_EXERCISE AIM_
The required answer is a copy of each line in the entries below that includes "levels".

Data items:
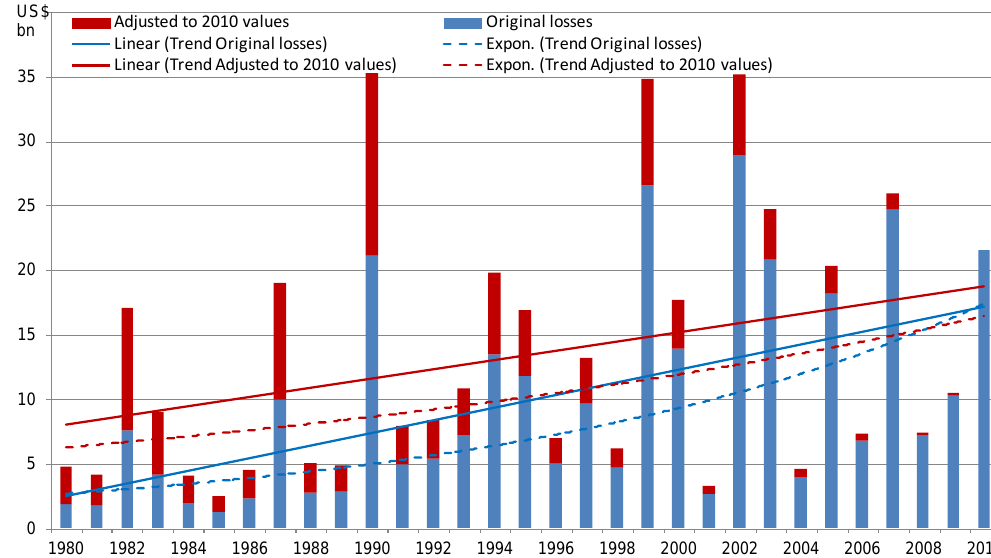
Fig. 4. Overall losses from weather disasters in Europe (1980–2010) in original and inflation-adjusted (2010) values. 3 high-intensity losses (i.e., high levels of damage per unit of area), but normally the affected area is comparatively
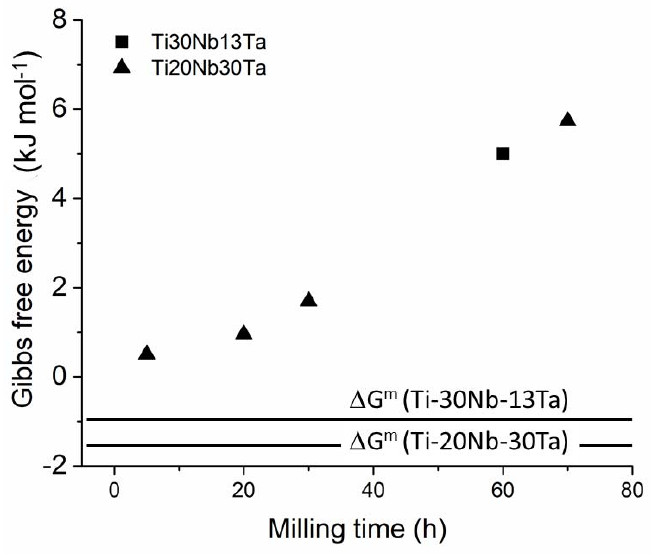
Figure 8. Evolution of Gibbs free energy as a function of milling time for the Ti-30Nb-13Ta alloy and the Ti-20Nb-30Ta alloy.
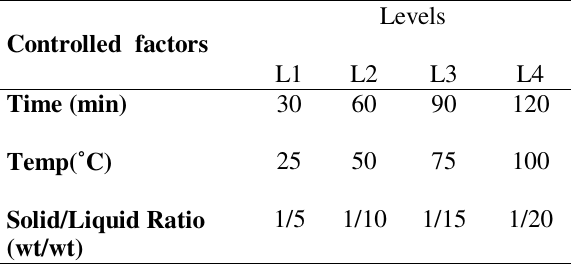
Three controlled factors and their levels are used in leaching process of the catalytic powder by aqua regia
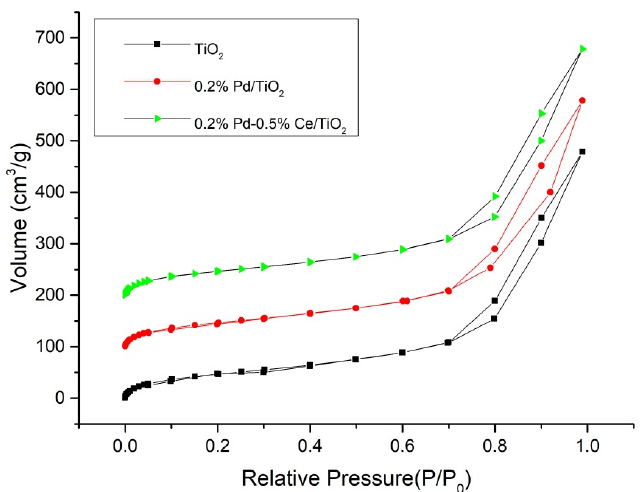
Figure 1. N 2 adsorption-desorption isotherms of TiO 2 , 0.2% Pd/TiO 2 , and 0.2% Pd-0.5% Ce/TiO 2.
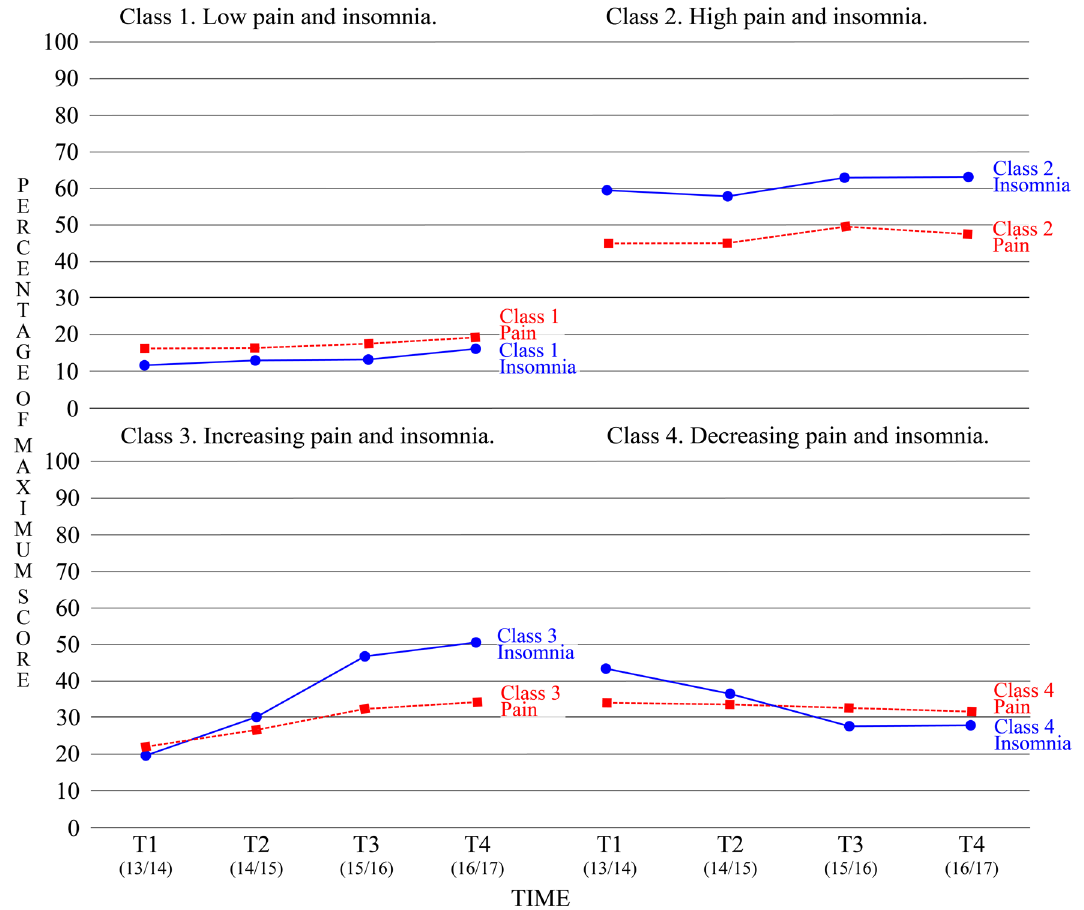
Figure 1. Longitudinal class solution of conjoint pain and insomnia development. The trajectories of pain are in red color (dotted line), and the trajectories of insomnia are in blue (solid line). The y-axis in the diagrams, which ranges from 0 to 100, represents percentage of maximum score of both insomnia symptoms and pain grade to facilitate comparisons of the trajectories. The x-axis represents measurement occasion, ranging from T1 to T4, and the numbers within parentheses are the age cohorts (in years) at each time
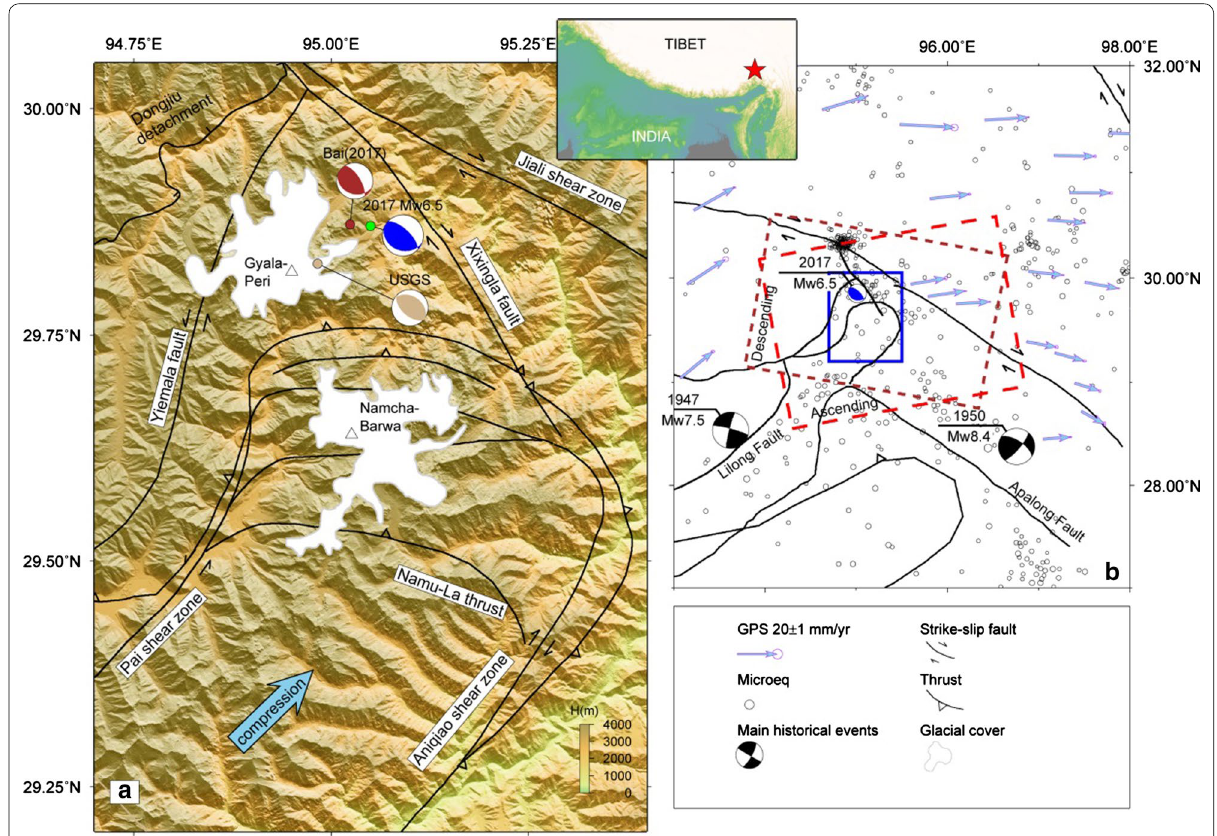
Fig. 1 a Tectonic map of the Namche Barwa syntaxis. The beach balls represent the location and the focal mechanism of the Mainling earthquake: The blue one is the result of this study, the green one is from the USGS, and the red one is from Bai et al. (2017). b Tectonic map and historical earthquakes ( M w > 4) around the Namche Barwa syntaxis. The locations and the focal mechanisms of the Mainling earthquake and the M w > 7 historical earthquakes are represented with the blue and black beach balls, respectively. The dotted line rectangles indicate the extents of the interferograms shown in Table 1. The blue box indicates the extent of Fig. 1a. Blue arrows are interseismic GPS velocities (from CMONOC, in a period of 1999–2017) provided by the GNSS Data, Products and Services Platform (http://www.cgps.ac.cn/) of the China Earthquake Administration.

_FINISHED TASK_
Fig. 4. Overall losses from weather disasters in Europe (1980–2010) in original and inflation-adjusted (2010) values. 3 high-intensity losses (i.e., high levels of damage per unit of area), but normally the affected area is comparatively
Three controlled factors and their levels are used in leaching process of the catalytic powder by aqua regia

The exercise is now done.